Hi everyone, I am new to posting but have been lurking around this forum for some months now. I just wanted to put this question "out there" to anyone that has possibly wrestled with similar self doubt regarding their academic aspirations.
I am nearing the end of my PhD journey which hasn't always been easy. I took a somewhat interdisciplinary approach in my PhD research (my topic of study, methods and geographical area are not "mainstream" in my discipline), and thus feel like an outsider both in my discipline, and those I draw from. I have faced quite a few rejections from journals (though managed to publish one single-authored article in a decent journal), had a baby last year, and have been asked to revise my PhD manuscript because of a negative review sent by the internal examiner (external examiner and committee head were both very positive). On the bright side, I have secured a postdoc grant from a national funding agency and am due to start my postdoc at an "ivy league", once I get passed the hurdle of the viva (scheduled for May, if revised manuscript is accepted).
Of late I have been feeling utterly foolish to harbor the dream of an academic career. My struggles so far tell me I am clearly not the "best of the best" and given the current academic job market people such as myself that are not slotted easily, get weeded out. Moreover, I wonder whether years of precarity and uncertainty for myself and my family is truly worth it. I know I will face mounting rejections if I continue this academic journey and wonder if I should take those rejections at face value and just move on or whether to keep dreaming. Any advice for someone struggling to keep up?

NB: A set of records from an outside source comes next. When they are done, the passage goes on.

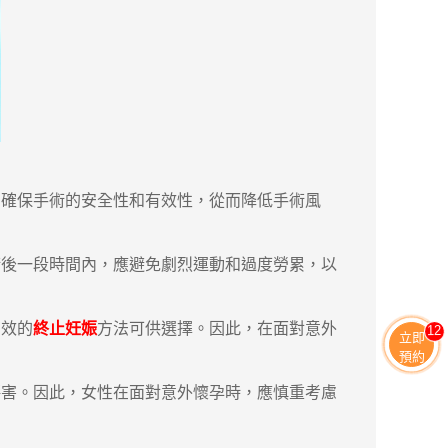
確保手術的安全性和有效性，從而降低手術風
後一段時間內，應避免劇烈運動和過度勞累，以
效的
終止妊娠
方法可供選擇。因此，在面對意外
13
立即
預約
害。因此，女性在面對意外懷孕時，應慎重考慮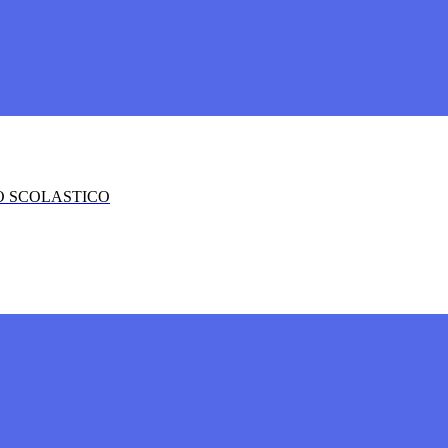
O SCOLASTICO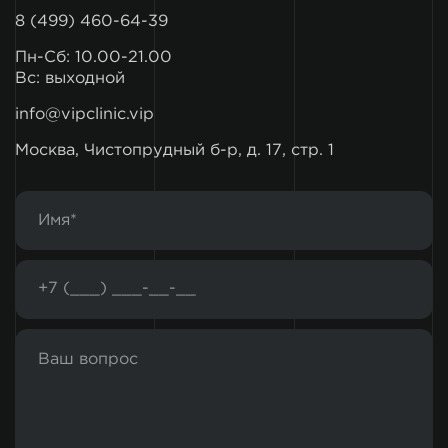
8 (499) 460-64-39
Пн-Сб: 10.00-21.00
Вс: выходной
info@vipclinic.vip
Москва, Чистопрудный б-р, д. 17, стр. 1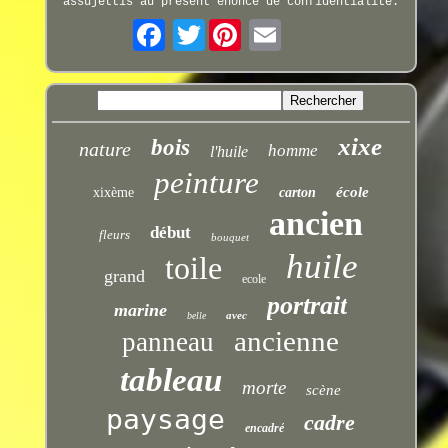
assujettis au présent énoncé de confidentialité.
Twitter
xixe
bois
nature
homme
l'huile
peinture
école
xixème
carton
ancien
début
fleurs
bouquet
huile
toile
grand
ecole
portrait
marine
avec
belle
ancienne
panneau
tableau
morte
scène
paysage
cadre
encadré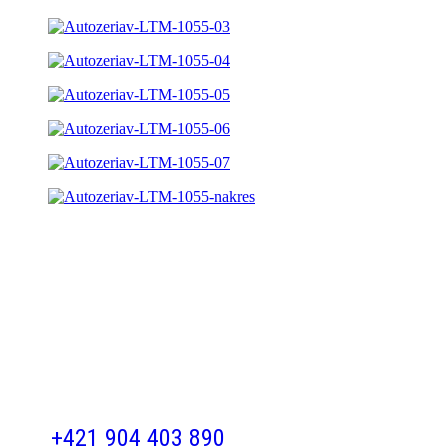
Kontakt
JL AUTOŽERIAVY, s.r.o.
Lieskovská cesta 13
960 01 Zvolen
tel.:
+421 904 403 890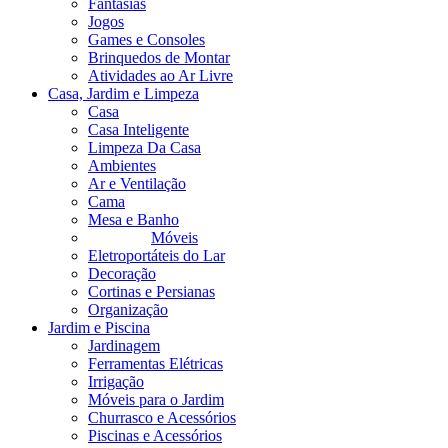
Fantasias
Jogos
Games e Consoles
Brinquedos de Montar
Atividades ao Ar Livre
Casa, Jardim e Limpeza
Casa
Casa Inteligente
Limpeza Da Casa
Ambientes
Ar e Ventilação
Cama
Mesa e Banho
Móveis
Eletroportáteis do Lar
Decoração
Cortinas e Persianas
Organização
Jardim e Piscina
Jardinagem
Ferramentas Elétricas
Irrigação
Móveis para o Jardim
Churrasco e Acessórios
Piscinas e Acessórios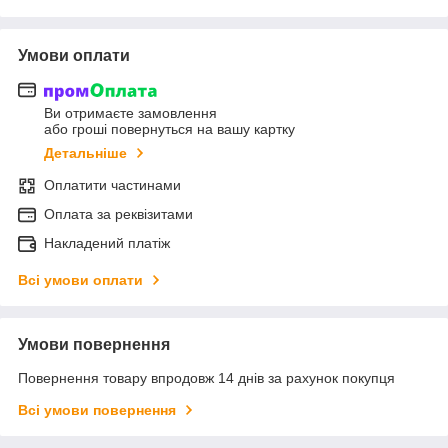
Умови оплати
Ви отримаєте замовлення
або гроші повернуться на вашу картку
Детальніше
Оплатити частинами
Оплата за реквізитами
Накладений платіж
Всі умови оплати
Умови повернення
Повернення товару впродовж 14 днів за рахунок покупця
Всі умови повернення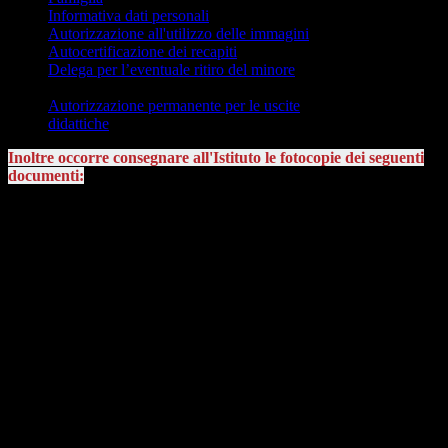
Informativa dati personali
(Firmata)
Autorizzazione all'utilizzo delle immagini
(Firmata)
Autocertificazione dei recapiti
(Compilata e firmata)
Delega per l’eventuale ritiro del minore
(Compilata, firmata e
consegnata con fotocopia del delegato e del delegante)
Autorizzazione permanente per le uscite
didattiche
(Compilata e firmata)
Inoltre occorre consegnare all'Istituto le fotocopie dei seguenti
documenti:
Codice fiscale di entrambi i genitori
Codice fiscale dello studente
Documento di riconoscimento valido di entrambi i genitori
Documento di riconoscimento valido dello studente
Certificato di diploma di terza media o diploma originale di
terza media
Certificazione delle competenze
Certificato Invalsi
Una foto dello studente in formato fototessera
Certificato vaccinale aggiornato
(solo per i residenti in
province diverse da Modena)
Contributo scolastico per l'Offerta Formativa di €110
(pagato
tramite PagoPA)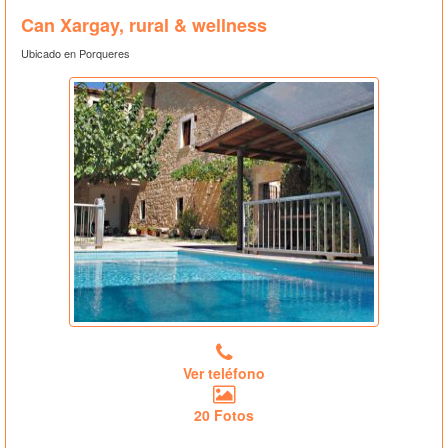
Can Xargay, rural & wellness
Ubicado en Porqueres
Ver teléfono
20 Fotos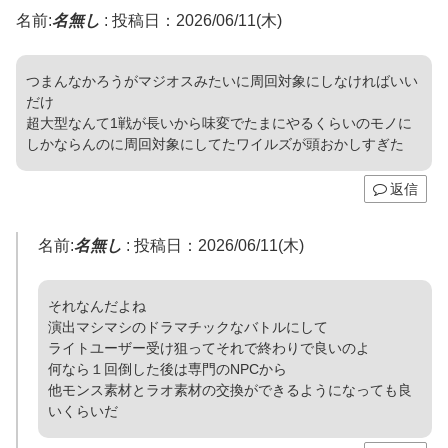
名前:
名無し
:
投稿日：2026/06/11(木)
つまんなかろうがマジオスみたいに周回対象にしなければいい
だけ
超大型なんて1戦が長いから味変でたまにやるくらいのモノに
しかならんのに周回対象にしてたワイルズが頭おかしすぎた
返信
名前:
名無し
:
投稿日：2026/06/11(木)
それなんだよね
演出マシマシのドラマチックなバトルにして
ライトユーザー受け狙ってそれで終わりで良いのよ
何なら１回倒した後は専門のNPCから
他モンス素材とラオ素材の交換ができるようになっても良
いくらいだ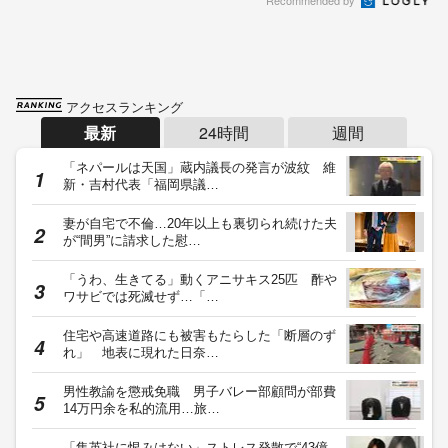
Recommended by
アクセスランキング
最新
24時間
週間
「ネパールは天国」蔵内議長の発言が波紋 維
新・吉村代表「福岡県議…
妻が自宅で不倫…20年以上も裏切られ続けた夫
が“間男”に請求した慰…
「うわ、生きてる」動くアニサキス25匹 酢や
ワサビでは死滅せず…「…
住宅や高速道路にも被害もたらした「断層のず
れ」 地表に現れた日奈…
男性教諭を懲戒免職 男子バレー部顧問が部費
14万円余を私的流用…旅…
「集英社に恨みはない」ストレス発散で“43億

Hi there, I'm new to posting too. Congratulations on reaching the end of your PhD and also on the postdoc grant! The fact that you have achieved this shows that you are more than capable to pursue an academic career, if it's what you really want to do. I am also just about to finish my PhD and am similarly wondering whether the academic career path is worth it...I can't offer much in the way of advice but just wanted to say that I relate to your post and have similarly felt these doubts and concerns. For me the thought of pursuing a career outside of academia is becoming increasingly appealing! Good luck for your viva in May.
I think only you can know whether it is something you want to keep at. Getting your first postdoc at an Ivy League doesn't sound like a bad start - you obviously had what it takes to get that grant, which says a lot. Have you considered that you might be experiencing imposter syndrome?

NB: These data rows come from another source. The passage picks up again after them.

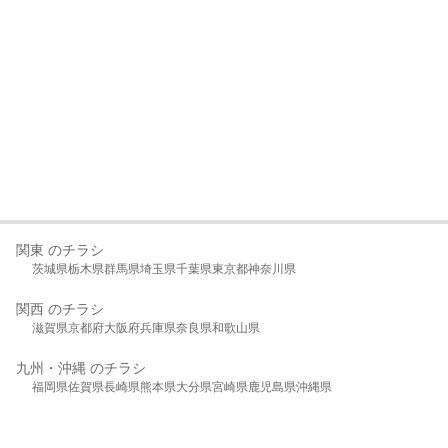
関東 のチラシ
茨城県
栃木県
群馬県
埼玉県
千葉県
東京都
神奈川県
関西 のチラシ
滋賀県
京都府
大阪府
兵庫県
奈良県
和歌山県
九州・沖縄 のチラシ
福岡県
佐賀県
長崎県
熊本県
大分県
宮崎県
鹿児島県
沖縄県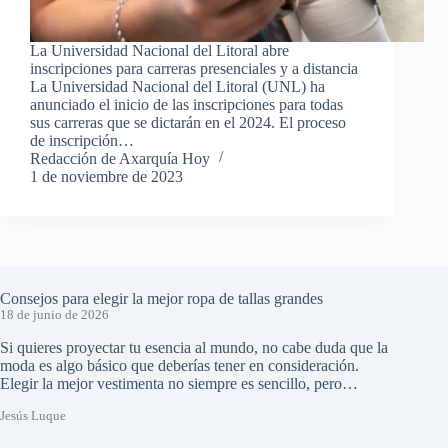
La Universidad Nacional del Litoral abre
inscripciones para carreras presenciales y a distancia
La Universidad Nacional del Litoral (UNL) ha
anunciado el inicio de las inscripciones para todas
sus carreras que se dictarán en el 2024. El proceso
de inscripción…
Redacción de Axarquía Hoy
1 de noviembre de 2023
Consejos para elegir la mejor ropa de tallas grandes
18 de junio de 2026
Si quieres proyectar tu esencia al mundo, no cabe duda que la
moda es algo básico que deberías tener en consideración.
Elegir la mejor vestimenta no siempre es sencillo, pero…
Jesús Luque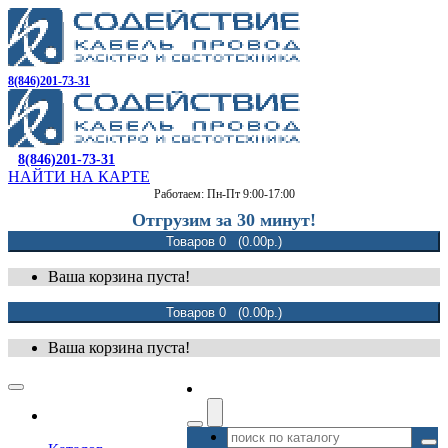
8(846)201-73-31
8(846)201-73-31
НАЙТИ НА КАРТЕ
Работаем: Пн-Пт 9:00-17:00
Отгрузим за 30 минут!
Товаров 0 (0.00р.)
Ваша корзина пуста!
Товаров 0 (0.00р.)
Ваша корзина пуста!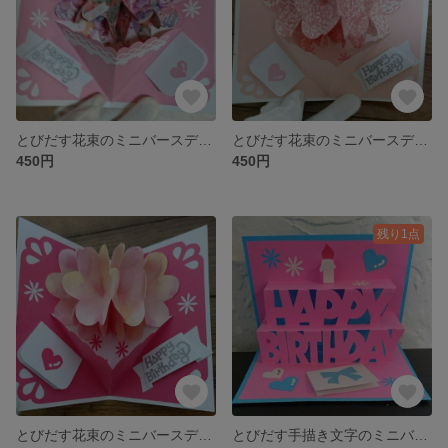
とびだす花束のミニバースデーカード・ポップアップカード(ベビーピンク/白)
とびだす花束のミニバースデーカード・ポップアップカード(薄ピンク/白)
450円
450円
残り1点
とびだす花束のミニバースデーカード・ポップアップカード(濃ピンク/白)
とびだす手描き文字のミニバースディカード・ポップアップカード(水色/ピンク)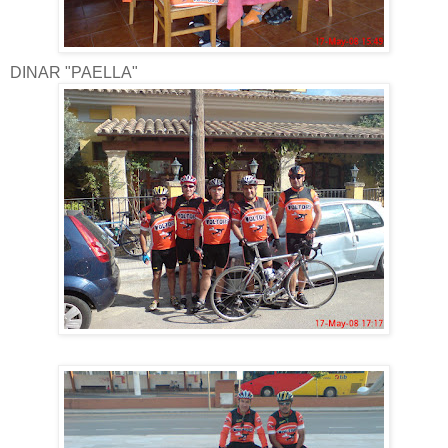
DINAR "PAELLA"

If this is largely a self-doubt issue, then maybe you need to persist and in the meantime find ways to build confidence - it'll come through small (and big) successes - such as passing your viva, getting a paper published here or there... (at least that is how it works for me). You can also look up strategies and ways to help build your self confidence.

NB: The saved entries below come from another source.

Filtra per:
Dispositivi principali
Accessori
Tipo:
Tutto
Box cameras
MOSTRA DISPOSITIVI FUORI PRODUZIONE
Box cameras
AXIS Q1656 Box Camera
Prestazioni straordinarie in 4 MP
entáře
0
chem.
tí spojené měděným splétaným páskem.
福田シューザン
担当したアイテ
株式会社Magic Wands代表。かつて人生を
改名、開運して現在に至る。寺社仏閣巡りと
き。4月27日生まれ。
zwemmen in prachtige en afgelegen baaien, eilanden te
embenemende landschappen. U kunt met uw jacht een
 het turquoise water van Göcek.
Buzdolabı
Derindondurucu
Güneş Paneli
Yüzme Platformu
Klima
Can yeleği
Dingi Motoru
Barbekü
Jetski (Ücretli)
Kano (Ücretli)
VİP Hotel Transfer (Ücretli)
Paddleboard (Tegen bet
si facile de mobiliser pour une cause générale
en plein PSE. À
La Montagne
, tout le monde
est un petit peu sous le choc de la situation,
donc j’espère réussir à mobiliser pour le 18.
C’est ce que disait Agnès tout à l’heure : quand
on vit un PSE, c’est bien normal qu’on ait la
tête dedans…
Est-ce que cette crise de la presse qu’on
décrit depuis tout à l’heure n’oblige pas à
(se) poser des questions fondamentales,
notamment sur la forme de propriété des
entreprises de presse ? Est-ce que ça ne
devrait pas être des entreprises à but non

If however you are deeply concerned about the precariousness of a potential academic career / trying to become established as an academic, you might need to weigh things up. If job security for family reasons etc is high on your list of priorities, then you might decide that you don't want to continue on an uncertain path (let's face it, it is for most of us) any longer and you'd rather try and get a permanent job... or perhaps you could set a certain time-frame - say 5 years - and then reassess / call it quits if you haven't met certain goals. You never know - a permanent teaching role could come up during that time, presenting another option.